Depuis l’entrée en vigueur, le 1er janvier, de la nouvelle loi interdisant l’utilisation des sacs en plastique, ils sont nombreux les consommateurs à avoir du mal à se passer de tels sacs et à déplorer « le manque d’hygiène » engendré par l’interdiction des sacs en plastique. Par ailleurs, ils relèvent le flou subsistant quant aux types de sacs en plastique pouvant toujours être utilisés. Pour sa part, le président de la Consumer Advocacy Platform (CAP), Mosadeq Sahebdin, accueille favorablement la nouvelle loi, estimant qu’« il était temps d’en finir avec les sacs en plastique car il y avait trop d’abus ».
Pour l’heure, certains habitués des sacs en plastique soutiennent que « la nouvelle loi autour de leur interdiction n’est pas très claire. On avait mentionné que les sacs en plastique transparents pour les légumes, fruits et viande en supermarché pourraient toujours être utilisés. Mais tel n’est pas le cas dans tous les supermarchés », regrette ce couple, outré par la « manière inélégante dont on nous a repris dans un supermarché de l’ouest à l’utilisation d’un sac transparent ». Ayant acheté de la viande, les clients en question concèdent avoir utilisé un sac en plastique « par habitude mais surtout par mesure hygiénique, parce que même si la viande est déjà en barquette, elle dégouline toujours un peu. On a donc jugé bon de la mettre dans un sac en plastique transparent ».

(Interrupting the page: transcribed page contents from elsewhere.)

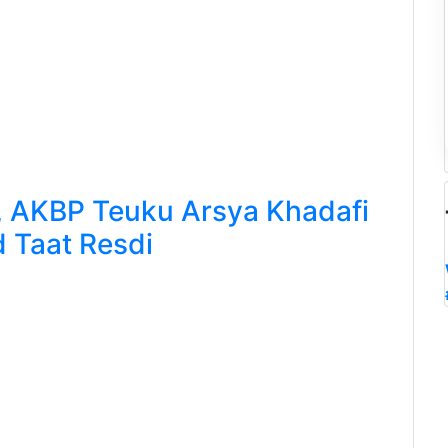
, AKBP Teuku Arsya Khadafi
 Taat Resdi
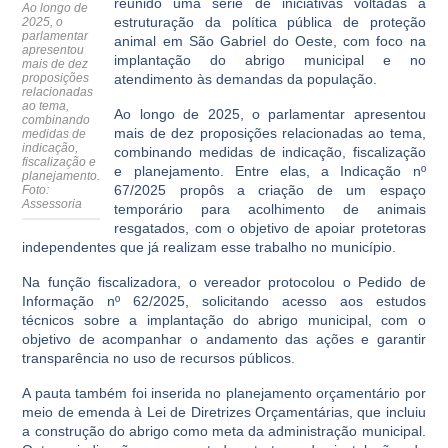
reunido uma série de iniciativas voltadas à
Ao longo de
estruturação da política pública de proteção
2025, o
parlamentar
animal em São Gabriel do Oeste, com foco na
apresentou
implantação do abrigo municipal e no
mais de dez
proposições
atendimento às demandas da população.
relacionadas
ao tema,
Ao longo de 2025, o parlamentar apresentou
combinando
mais de dez proposições relacionadas ao tema,
medidas de
indicação,
combinando medidas de indicação, fiscalização
fiscalização e
e planejamento. Entre elas, a Indicação nº
planejamento.
67/2025 propôs a criação de um espaço
Foto:
Assessoria
temporário para acolhimento de animais
resgatados, com o objetivo de apoiar protetoras
independentes que já realizam esse trabalho no município.
Na função fiscalizadora, o vereador protocolou o Pedido de
Informação nº 62/2025, solicitando acesso aos estudos
técnicos sobre a implantação do abrigo municipal, com o
objetivo de acompanhar o andamento das ações e garantir
transparência no uso de recursos públicos.
A pauta também foi inserida no planejamento orçamentário por
meio de emenda à Lei de Diretrizes Orçamentárias, que incluiu
a construção do abrigo como meta da administração municipal.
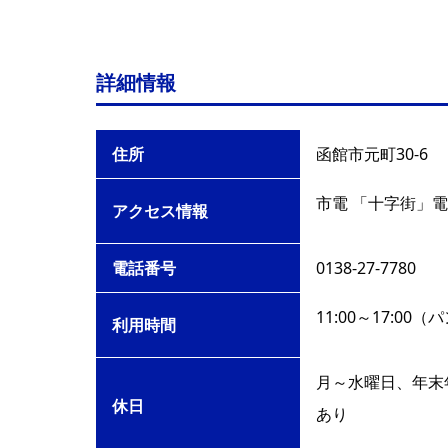
詳細情報
住所
函館市元町30-6
市電 「十字街」電
アクセス情報
電話番号
0138-27-7780
11:00～17:0
利用時間
月～水曜日、年末
休日
あり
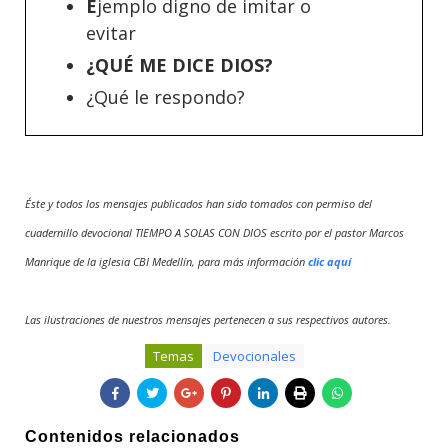
E
jemplo digno de imitar o
evitar
¿QUÉ ME DICE DIOS?
¿Qué le respondo?
Éste y todos los mensajes publicados han sido tomados con permiso del
cuadernillo devocional TIEMPO A SOLAS CON DIOS escrito por el pastor Marcos
Manrique de la iglesia CBI Medellín, para más información
clic aquí
Las ilustraciones de nuestros mensajes pertenecen a sus respectivos autores.
Temas
Devocionales
Contenidos relacionados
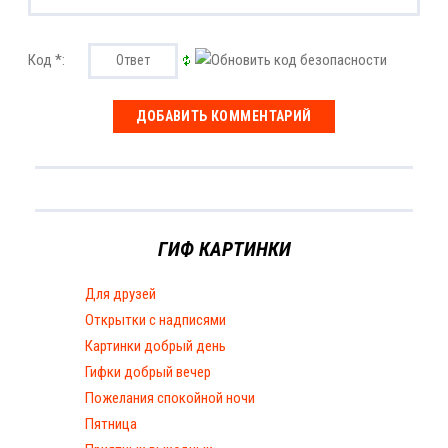
Код *:
ГИФ КАРТИНКИ
Для друзей
Открытки с надписями
Картинки добрый день
Гифки добрый вечер
Пожелания спокойной ночи
Пятница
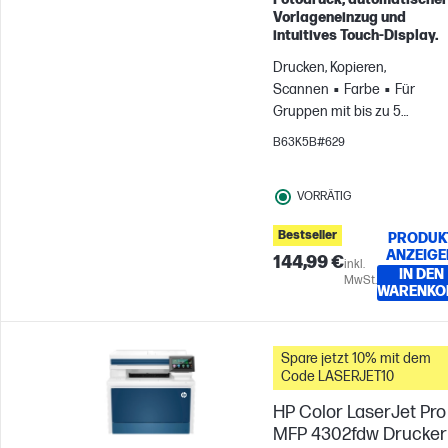
Vorlageneinzug und
intuitives Touch‑Display.
Drucken, Kopieren,
Scannen
Farbe
Für
Gruppen mit bis zu 5
Benutzern; Druckt bis zu 40
B63K5B#629
Seiten pro Monat
VORRÄTIG
Bestseller
PRODUK
ANZEIGE
144,99 €
inkl.
IN DEN
MwSt.
WARENKO
Spare jetzt 10% mit dem
Code LASERJET10
HP Color LaserJet Pro
MFP 4302fdw Drucker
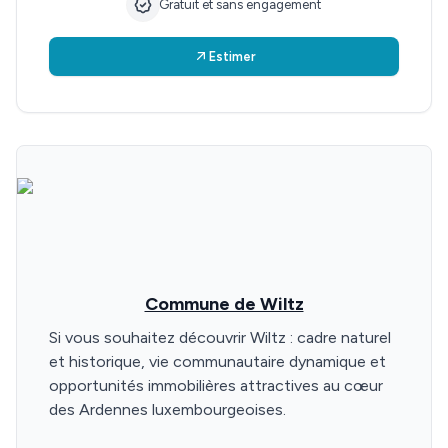
Gratuit et sans engagement
Estimer
Commune de Wiltz
Si vous souhaitez découvrir Wiltz : cadre naturel
et historique, vie communautaire dynamique et
opportunités immobilières attractives au cœur
des Ardennes luxembourgeoises.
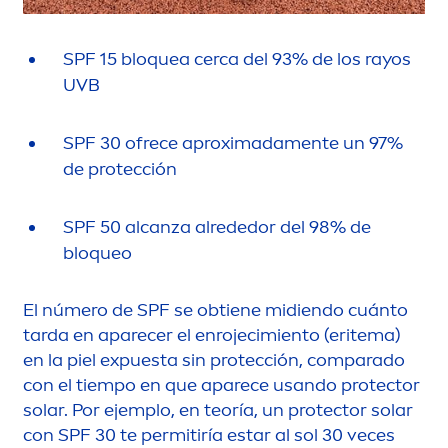
SPF 15 bloquea cerca del 93% de los rayos
UVB
SPF 30 ofrece aproximada
men
te un 97%
de protección
SPF 50 alcanza alrededor del 98% de
bloqueo
El número de SPF se obtiene midiendo cuánto
tarda en aparecer el enrojecimiento (eritema)
en la piel expuesta sin protección, comparado
con el tiempo en que aparece usando
protect
or
solar. Por ejemplo, en teoría, un
protect
or solar
con SPF 30 te permitiría estar al sol 30 veces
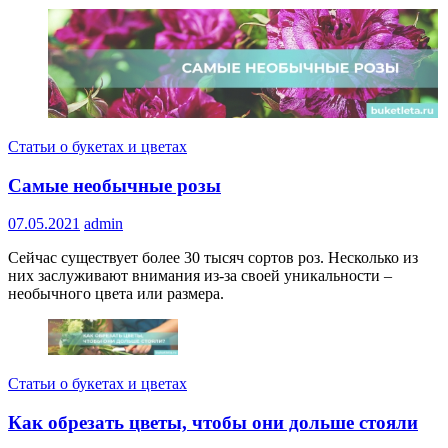
Статьи о букетах и цветах
Самые необычные розы
07.05.2021
admin
Сейчас существует более 30 тысяч сортов роз. Несколько из
них заслуживают внимания из-за своей уникальности –
необычного цвета или размера.
Статьи о букетах и цветах
Как обрезать цветы, чтобы они дольше стояли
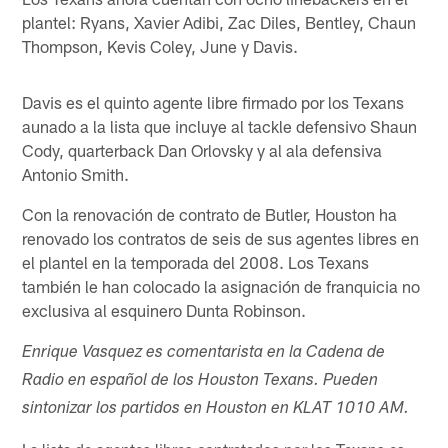
plantel: Ryans, Xavier Adibi, Zac Diles, Bentley, Chaun
Thompson, Kevis Coley, June y Davis.
Davis es el quinto agente libre firmado por los Texans
aunado a la lista que incluye al tackle defensivo Shaun
Cody, quarterback Dan Orlovsky y al ala defensiva
Antonio Smith.
Con la renovación de contrato de Butler, Houston ha
renovado los contratos de seis de sus agentes libres en
el plantel en la temporada del 2008. Los Texans
también le han colocado la asignación de franquicia no
exclusiva al esquinero Dunta Robinson.
Enrique Vasquez es comentarista en la Cadena de
Radio en español de los Houston Texans. Pueden
sintonizar los partidos en Houston en KLAT 1010 AM.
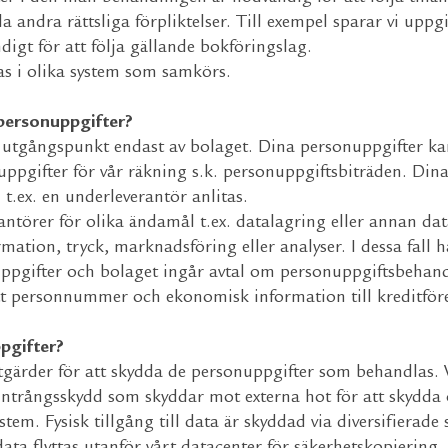
 andra rättsliga förpliktelser. Till exempel sparar vi uppgi
igt för att följa gällande bokföringslag.
s i olika system som samkörs.
a personuppgifter?
 utgångspunkt endast av bolaget. Dina personuppgifter k
ppgifter för vår räkning s.k. personuppgiftsbiträden. Di
 t.ex. en underleverantör anlitas.
antörer för olika ändamål t.ex. datalagring eller annan dat
ormation, tryck, marknadsföring eller analyser. I dessa fall 
uppgifter och bolaget ingår avtal om personuppgiftsbehan
t personnummer och ekonomisk information till kreditföre
pgifter?
såtgärder för att skydda de personuppgifter som behandlas.
intrångsskydd som skyddar mot externa hot för att skydda
ystem. Fysisk tillgång till data är skyddad via diversifierad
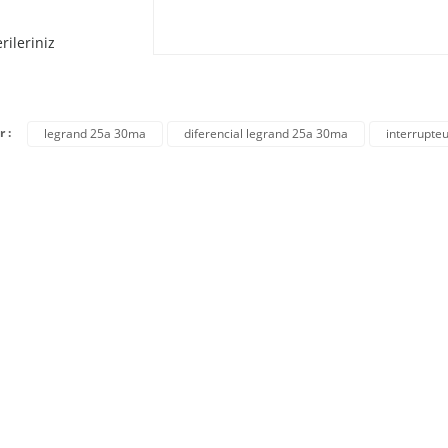
rileriniz
r :
legrand 25a 30ma
diferencial legrand 25a 30ma
interrupte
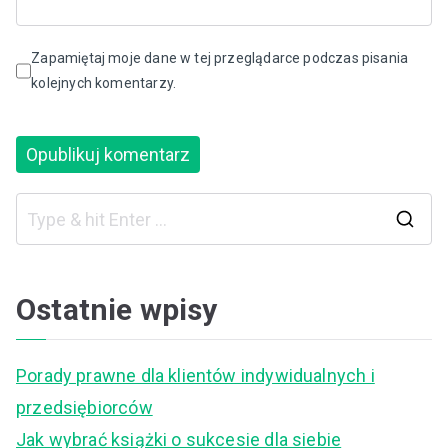
Zapamiętaj moje dane w tej przeglądarce podczas pisania
kolejnych komentarzy.
S
e
a
Ostatnie wpisy
r
c
Porady prawne dla klientów indywidualnych i
h
przedsiębiorców
f
Jak wybrać książki o sukcesie dla siebie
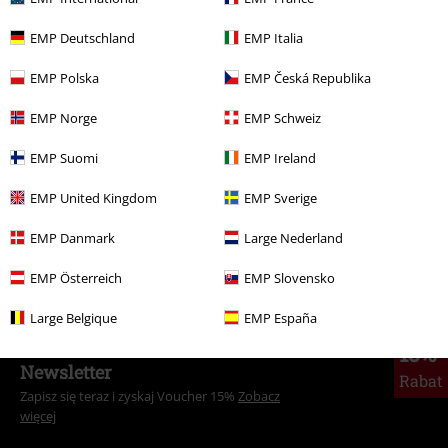
Liczba opinii: 0
EMP Deutschland
EMP Italia
Napisz opinię o: Midori Dress
EMP Polska
EMP Česká Republika
Napisz opinię
EMP Norge
EMP Schweiz
EMP Suomi
EMP Ireland
EMP United Kingdom
EMP Sverige
EMP Danmark
Large Nederland
EMP Österreich
EMP Slovensko
Large Belgique
EMP España
15%
Newsletter
Rabat
Zapisz się teraz i zyskaj Voucher 15%
Zobacz
więcej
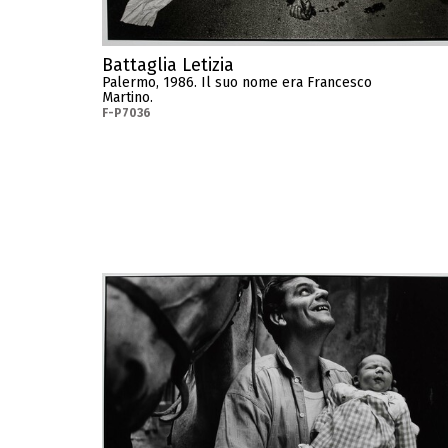
Battaglia Letizia
Palermo, 1986. Il suo nome era Francesco
Martino.
F-P7036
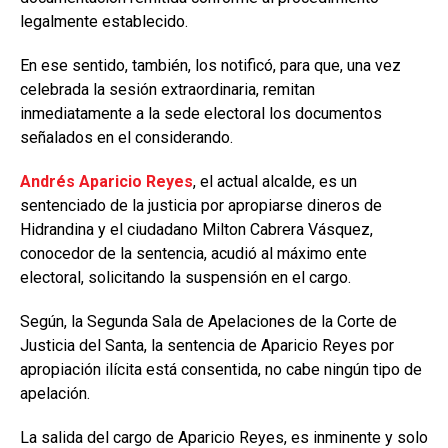
legalmente establecido.
En ese sentido, también, los notificó, para que, una vez
celebrada la sesión extraordinaria, remitan
inmediatamente a la sede electoral los documentos
señalados en el considerando.
Andrés Aparicio Reyes
, el actual alcalde, es un
sentenciado de la justicia por apropiarse dineros de
Hidrandina y el ciudadano Milton Cabrera Vásquez,
conocedor de la sentencia, acudió al máximo ente
electoral, solicitando la suspensión en el cargo.
Según, la Segunda Sala de Apelaciones de la Corte de
Justicia del Santa, la sentencia de Aparicio Reyes por
apropiación ilícita está consentida, no cabe ningún tipo de
apelación.
La salida del cargo de Aparicio Reyes, es inminente y solo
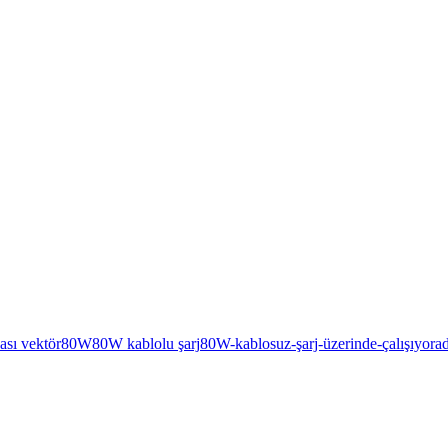
ası vektör
80W
80W kablolu şarj
80W-kablosuz-şarj-üzerinde-çalışıyor
a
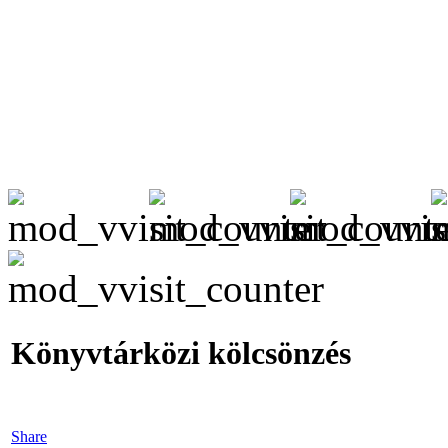
Könyvtárközi kölcsönzés
Share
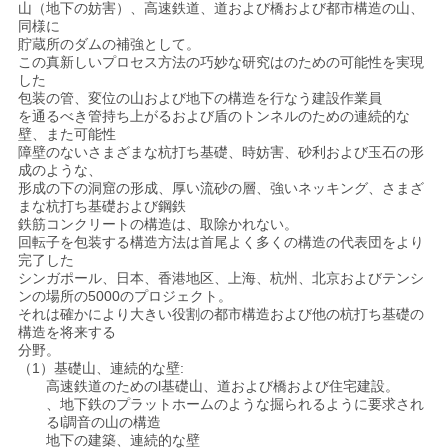
山（地下の妨害）、高速鉄道、道および橋および都市構造の山、
連
同様に
貯蔵所のダムの補強として。
絡
この真新しいプロセス方法の巧妙な研究はのための可能性を実現
した
し
包装の管、変位の山および地下の構造を行なう建設作業員
を通るべき管持ち上がるおよび盾のトンネルのための連続的な
な
壁、また可能性
障壁のないさまざまな杭打ち基礎、時妨害、砂利および玉石の形
さ
成のような、
形成の下の洞窟の形成、厚い流砂の層、強いネッキング、さまざ
まな杭打ち基礎および鋼鉄
い
鉄筋コンクリートの構造は、取除かれない。
回転子を包装する構造方法は首尾よく多くの構造の代表団をより
完了した
シンガポール、日本、香港地区、上海、杭州、北京およびテンシ
今
ンの場所の5000のプロジェクト。
それは確かにより大きい役割の都市構造および他の杭打ち基礎の
す
構造を将来する
分野。
ぐ
（1）基礎山、連続的な壁:
高速鉄道のためのl基礎山、道および橋および住宅建設。
チ
、地下鉄のプラットホームのような掘られるように要求され
るl調音の山の構造
ャ
地下の建築、連続的な壁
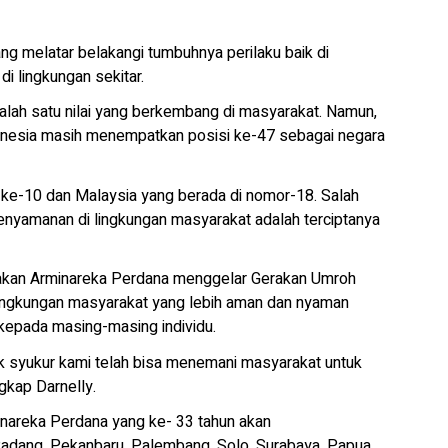
ng melatar belakangi tumbuhnya perilaku baik di
i lingkungan sekitar.
salah satu nilai yang berkembang di masyarakat. Namun,
onesia masih menempatkan posisi ke-47 sebagai negara
at ke-10 dan Malaysia yang berada di nomor-18. Salah
nyamanan di lingkungan masyarakat adalah terciptanya
atakan Arminareka Perdana menggelar Gerakan Umroh
ingkungan masyarakat yang lebih aman dan nyaman
epada masing-masing individu.
k syukur kami telah bisa menemani masyarakat untuk
gkap Darnelly.
inareka Perdana yang ke- 33 tahun akan
dang, Pekanbaru, Palembang, Solo, Surabaya, Papua,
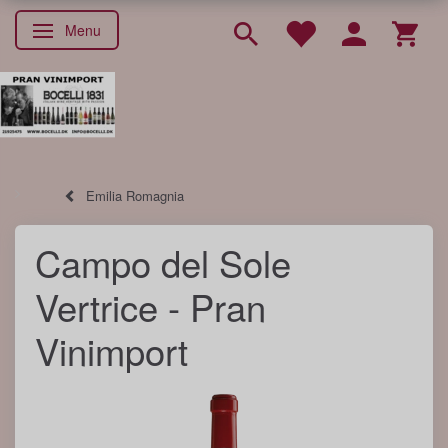
Menu
Skifte navigation
Emilia Romagnia
Campo del Sole
Vertrice - Pran
Vinimport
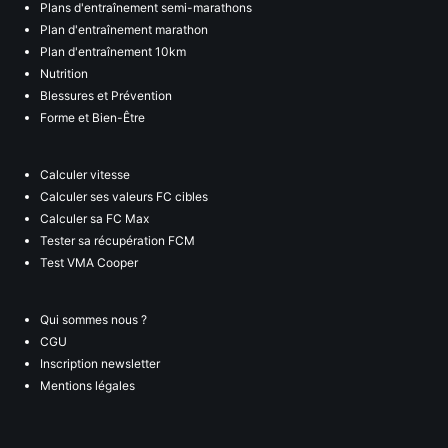
Plans d'entraînement semi-marathons
Plan d'entraînement marathon
Plan d'entraînement 10km
Nutrition
Blessures et Prévention
Forme et Bien-Être
Calculer vitesse
Calculer ses valeurs FC cibles
Calculer sa FC Max
Tester sa récupération FCM
Test VMA Cooper
Qui sommes nous ?
CGU
Inscription newsletter
Mentions légales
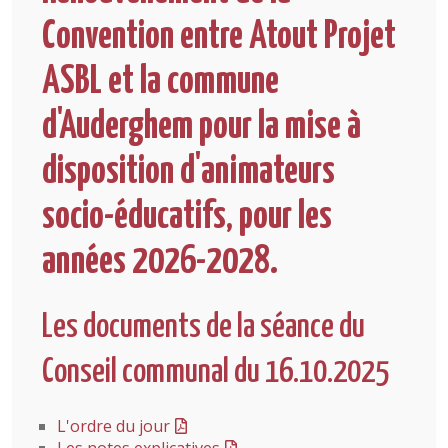
Convention entre Atout Projet
ASBL et la commune
d'Auderghem pour la mise à
disposition d'animateurs
socio-éducatifs, pour les
années 2026-2028.
Les documents de la séance du
Conseil communal du 16.10.2025
L'ordre du jour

Arrivés à la caisse toutefois, « sans courtoisie aucune, la caissière devait reprendre le sac en plastique pour nous dire d’utiliser un sac en papier. C’était pourtant mentionné dans les journaux, s’offusquent-ils, que les sacs en plastique transparents sont toujours utilisés pour les aliments dont les légumes, fruits et viandes. Mais la caissière a insisté. Que dit vraiment la loi ? », disent ces consommateurs, dans le flou.
Un autre déplore, lui, « le manque d’hygiène lorsqu’au marché on enveloppera nos viandes dans du papier. Qu’en est-il de l’encre sur ces papiers qui s’imprimeront sur nos viandes ? »
Pour sa part, reconnaissant qu’il y a une période d’adaptation à chaque nouveauté, Mosadeq Sahebdin, de la Consumer Advocacy Platform (CAP), estime que « les consommateurs doivent prendre leurs précautions en apportant leurs propres sacs. C’est normal qu’ils prennent un peu de temps avant de s’adapter ». Il se dit néanmoins d’avis que cette mesure aurait dû être adoptée depuis bien avant. « Les maraîchers, par exemple, avaient pris l’habitude de remettre un sac en plastique pour le moindre item acheté, un bouquet de coriandre ou pour un concombre. Il y avait un abus au marché ».
Le président de la CAP reconnaît que l’adoption des sacs en papier au supermarché prendra son temps, « le coût étant un facteur de découragement ». Mais, relève-t-il, « il était temps d’en finir avec les sacs en plastique. Il fallait pour cela une action énergique. Remarquez que malgré les campagnes de sensibilisation pour l’utilisation des poubelles, et ce depuis l’école primaire, les mauvaises habitudes perdurent. Il n’y a qu’à aller à la plage le soir pour voir le nombre de sacs en plastique laissés au gré du vent. L’utilisation des sacs biodégradables fait partie de la consommation durable. Celle-ci implique l’adoption d’habitudes de consommation qui ont le moins d’impact possible sur l’environnement ».
La CAP avertit toutefois que « la production de sacs en vacoas ne pourra satisfaire la demande. Il faudrait alors encourager la plantation du pandanus à grande échelle. Quant aux sacs en tissu, ils ne seraient qu’un palliatif car l’importation du tissu aura un impact sur l’économie. Il faudrait accorder des “incentives” pour la production de sacs biodégradables autres que le sac en vacoas ».